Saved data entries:
□ □ □ □ □

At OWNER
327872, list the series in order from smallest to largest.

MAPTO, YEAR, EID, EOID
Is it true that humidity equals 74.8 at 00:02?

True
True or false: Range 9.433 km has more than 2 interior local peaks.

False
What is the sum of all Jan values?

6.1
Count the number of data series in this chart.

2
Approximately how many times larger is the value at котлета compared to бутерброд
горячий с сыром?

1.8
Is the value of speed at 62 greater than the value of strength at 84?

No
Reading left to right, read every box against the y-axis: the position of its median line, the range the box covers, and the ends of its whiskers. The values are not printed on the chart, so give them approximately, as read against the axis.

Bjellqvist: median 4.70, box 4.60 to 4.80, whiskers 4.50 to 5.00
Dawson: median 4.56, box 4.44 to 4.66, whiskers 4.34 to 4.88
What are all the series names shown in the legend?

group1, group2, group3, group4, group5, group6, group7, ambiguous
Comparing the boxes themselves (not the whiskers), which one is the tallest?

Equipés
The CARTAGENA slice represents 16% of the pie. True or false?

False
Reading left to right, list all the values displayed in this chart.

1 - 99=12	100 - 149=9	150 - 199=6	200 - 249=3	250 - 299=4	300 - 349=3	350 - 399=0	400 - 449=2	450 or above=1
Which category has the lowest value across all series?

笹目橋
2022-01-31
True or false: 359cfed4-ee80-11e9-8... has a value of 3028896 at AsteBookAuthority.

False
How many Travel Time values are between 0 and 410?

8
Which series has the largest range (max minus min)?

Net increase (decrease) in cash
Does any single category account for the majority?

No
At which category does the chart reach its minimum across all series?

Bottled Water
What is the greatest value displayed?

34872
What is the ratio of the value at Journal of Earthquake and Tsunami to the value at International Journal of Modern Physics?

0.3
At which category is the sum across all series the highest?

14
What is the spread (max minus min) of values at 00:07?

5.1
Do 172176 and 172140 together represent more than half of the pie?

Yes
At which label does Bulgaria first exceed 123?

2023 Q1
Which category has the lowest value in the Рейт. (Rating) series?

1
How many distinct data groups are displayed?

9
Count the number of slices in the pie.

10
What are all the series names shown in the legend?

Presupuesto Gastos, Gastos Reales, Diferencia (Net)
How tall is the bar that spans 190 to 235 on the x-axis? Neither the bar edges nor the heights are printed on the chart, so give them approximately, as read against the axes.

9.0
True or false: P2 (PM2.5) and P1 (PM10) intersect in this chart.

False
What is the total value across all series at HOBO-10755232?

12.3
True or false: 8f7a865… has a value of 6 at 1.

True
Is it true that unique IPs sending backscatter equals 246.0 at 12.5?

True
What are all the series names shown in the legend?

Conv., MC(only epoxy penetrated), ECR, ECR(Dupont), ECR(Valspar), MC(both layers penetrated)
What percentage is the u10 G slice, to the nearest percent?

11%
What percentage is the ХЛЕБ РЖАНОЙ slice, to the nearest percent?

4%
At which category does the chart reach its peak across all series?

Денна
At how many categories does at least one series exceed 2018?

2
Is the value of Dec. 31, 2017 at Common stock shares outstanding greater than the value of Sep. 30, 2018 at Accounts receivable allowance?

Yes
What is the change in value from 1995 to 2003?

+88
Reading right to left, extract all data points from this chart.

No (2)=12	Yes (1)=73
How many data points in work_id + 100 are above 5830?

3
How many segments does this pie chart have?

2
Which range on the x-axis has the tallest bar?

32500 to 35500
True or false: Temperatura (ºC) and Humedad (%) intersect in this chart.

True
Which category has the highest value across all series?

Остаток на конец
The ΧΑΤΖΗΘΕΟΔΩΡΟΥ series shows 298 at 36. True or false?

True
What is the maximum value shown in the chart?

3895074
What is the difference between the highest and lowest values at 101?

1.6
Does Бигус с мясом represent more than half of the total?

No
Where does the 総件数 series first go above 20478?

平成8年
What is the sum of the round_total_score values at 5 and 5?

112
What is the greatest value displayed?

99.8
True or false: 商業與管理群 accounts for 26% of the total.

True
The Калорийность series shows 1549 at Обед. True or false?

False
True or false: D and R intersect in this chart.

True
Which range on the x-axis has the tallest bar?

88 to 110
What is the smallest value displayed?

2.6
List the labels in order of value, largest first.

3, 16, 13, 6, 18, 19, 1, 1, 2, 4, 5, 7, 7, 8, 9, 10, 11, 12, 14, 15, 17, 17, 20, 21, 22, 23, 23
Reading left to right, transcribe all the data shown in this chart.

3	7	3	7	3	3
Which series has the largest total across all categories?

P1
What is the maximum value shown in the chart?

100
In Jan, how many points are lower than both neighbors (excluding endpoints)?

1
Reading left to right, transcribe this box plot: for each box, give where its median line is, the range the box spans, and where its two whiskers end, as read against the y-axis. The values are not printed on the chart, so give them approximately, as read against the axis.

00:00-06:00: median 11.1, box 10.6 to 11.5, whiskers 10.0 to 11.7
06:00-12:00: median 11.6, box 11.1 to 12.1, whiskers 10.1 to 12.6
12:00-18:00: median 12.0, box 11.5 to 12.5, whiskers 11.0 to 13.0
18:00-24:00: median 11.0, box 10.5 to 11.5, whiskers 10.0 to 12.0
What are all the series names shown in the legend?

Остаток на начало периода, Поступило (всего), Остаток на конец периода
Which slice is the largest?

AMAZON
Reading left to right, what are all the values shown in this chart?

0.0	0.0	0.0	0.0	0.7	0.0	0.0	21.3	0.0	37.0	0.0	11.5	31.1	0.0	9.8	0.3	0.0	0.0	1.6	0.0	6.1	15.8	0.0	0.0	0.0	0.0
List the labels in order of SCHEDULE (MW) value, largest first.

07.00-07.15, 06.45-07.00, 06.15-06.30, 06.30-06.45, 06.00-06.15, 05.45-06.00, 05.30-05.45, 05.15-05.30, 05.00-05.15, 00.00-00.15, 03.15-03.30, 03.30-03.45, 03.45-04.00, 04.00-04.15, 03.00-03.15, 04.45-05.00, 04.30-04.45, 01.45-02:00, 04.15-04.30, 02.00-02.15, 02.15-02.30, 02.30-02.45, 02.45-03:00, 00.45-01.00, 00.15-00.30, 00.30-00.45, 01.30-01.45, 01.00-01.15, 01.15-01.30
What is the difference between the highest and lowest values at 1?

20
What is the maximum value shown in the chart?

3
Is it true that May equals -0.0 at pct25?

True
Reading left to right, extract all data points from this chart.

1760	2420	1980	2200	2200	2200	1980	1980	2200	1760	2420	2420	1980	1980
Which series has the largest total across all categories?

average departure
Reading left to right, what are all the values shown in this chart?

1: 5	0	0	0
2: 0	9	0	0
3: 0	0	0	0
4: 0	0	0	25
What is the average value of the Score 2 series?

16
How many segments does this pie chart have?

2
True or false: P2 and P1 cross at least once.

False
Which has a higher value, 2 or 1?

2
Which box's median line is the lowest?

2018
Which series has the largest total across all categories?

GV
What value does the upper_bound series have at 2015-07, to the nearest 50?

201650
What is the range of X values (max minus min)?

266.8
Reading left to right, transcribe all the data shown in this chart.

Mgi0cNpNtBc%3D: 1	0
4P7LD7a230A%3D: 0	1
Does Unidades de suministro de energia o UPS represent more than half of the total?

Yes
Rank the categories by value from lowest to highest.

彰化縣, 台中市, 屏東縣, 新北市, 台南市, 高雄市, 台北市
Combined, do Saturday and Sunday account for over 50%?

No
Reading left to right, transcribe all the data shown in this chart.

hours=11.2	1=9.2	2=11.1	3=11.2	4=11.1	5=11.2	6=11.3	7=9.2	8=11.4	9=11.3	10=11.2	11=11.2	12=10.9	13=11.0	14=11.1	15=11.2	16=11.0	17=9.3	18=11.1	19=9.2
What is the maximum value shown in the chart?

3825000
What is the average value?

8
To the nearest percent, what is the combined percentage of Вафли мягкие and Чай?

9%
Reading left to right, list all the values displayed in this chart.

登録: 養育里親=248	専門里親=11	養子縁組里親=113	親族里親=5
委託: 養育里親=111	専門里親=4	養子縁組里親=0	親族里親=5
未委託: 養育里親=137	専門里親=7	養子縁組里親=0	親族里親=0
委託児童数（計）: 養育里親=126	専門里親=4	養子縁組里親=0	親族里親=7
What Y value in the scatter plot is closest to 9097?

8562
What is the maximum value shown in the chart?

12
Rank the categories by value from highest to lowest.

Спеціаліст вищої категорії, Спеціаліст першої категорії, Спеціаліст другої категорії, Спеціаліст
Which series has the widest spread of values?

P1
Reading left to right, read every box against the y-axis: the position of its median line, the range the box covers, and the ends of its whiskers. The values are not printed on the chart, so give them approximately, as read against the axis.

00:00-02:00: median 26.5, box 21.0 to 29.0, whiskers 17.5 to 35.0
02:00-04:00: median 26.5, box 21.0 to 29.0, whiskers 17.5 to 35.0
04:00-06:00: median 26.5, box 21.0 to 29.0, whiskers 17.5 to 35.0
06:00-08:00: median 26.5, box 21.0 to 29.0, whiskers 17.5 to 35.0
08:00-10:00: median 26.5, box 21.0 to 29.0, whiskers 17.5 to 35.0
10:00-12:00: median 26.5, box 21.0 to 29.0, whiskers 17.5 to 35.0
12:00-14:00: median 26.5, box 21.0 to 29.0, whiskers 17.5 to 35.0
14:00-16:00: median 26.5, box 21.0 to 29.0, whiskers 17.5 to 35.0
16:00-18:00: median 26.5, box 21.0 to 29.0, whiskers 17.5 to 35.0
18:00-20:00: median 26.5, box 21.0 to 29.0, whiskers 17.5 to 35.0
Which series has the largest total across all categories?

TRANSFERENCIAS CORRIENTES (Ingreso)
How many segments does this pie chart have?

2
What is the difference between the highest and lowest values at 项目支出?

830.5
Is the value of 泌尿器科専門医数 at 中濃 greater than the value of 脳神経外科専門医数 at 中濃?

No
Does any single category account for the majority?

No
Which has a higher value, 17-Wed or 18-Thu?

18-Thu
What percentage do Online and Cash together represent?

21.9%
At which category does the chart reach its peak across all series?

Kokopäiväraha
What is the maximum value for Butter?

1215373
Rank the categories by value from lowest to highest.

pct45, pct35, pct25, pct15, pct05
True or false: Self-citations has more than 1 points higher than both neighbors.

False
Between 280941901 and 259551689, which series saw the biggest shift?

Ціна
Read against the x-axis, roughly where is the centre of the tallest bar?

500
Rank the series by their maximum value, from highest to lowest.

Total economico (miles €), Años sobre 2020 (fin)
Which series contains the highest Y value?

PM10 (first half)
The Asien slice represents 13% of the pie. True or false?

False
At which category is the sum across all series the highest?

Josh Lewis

□ □ □ □ □

(Work instructions):
Return everything from the start of the records down to and including the line that contains "Is the value of speed", reproduced word for word.

(Result for this exercise):
At OWNER
327872, list the series in order from smallest to largest.

MAPTO, YEAR, EID, EOID
Is it true that humidity equals 74.8 at 00:02?

True
True or false: Range 9.433 km has more than 2 interior local peaks.

False
What is the sum of all Jan values?

6.1
Count the number of data series in this chart.

2
Approximately how many times larger is the value at котлета compared to бутерброд
горячий с сыром?

1.8
Is the value of speed at 62 greater than the value of strength at 84?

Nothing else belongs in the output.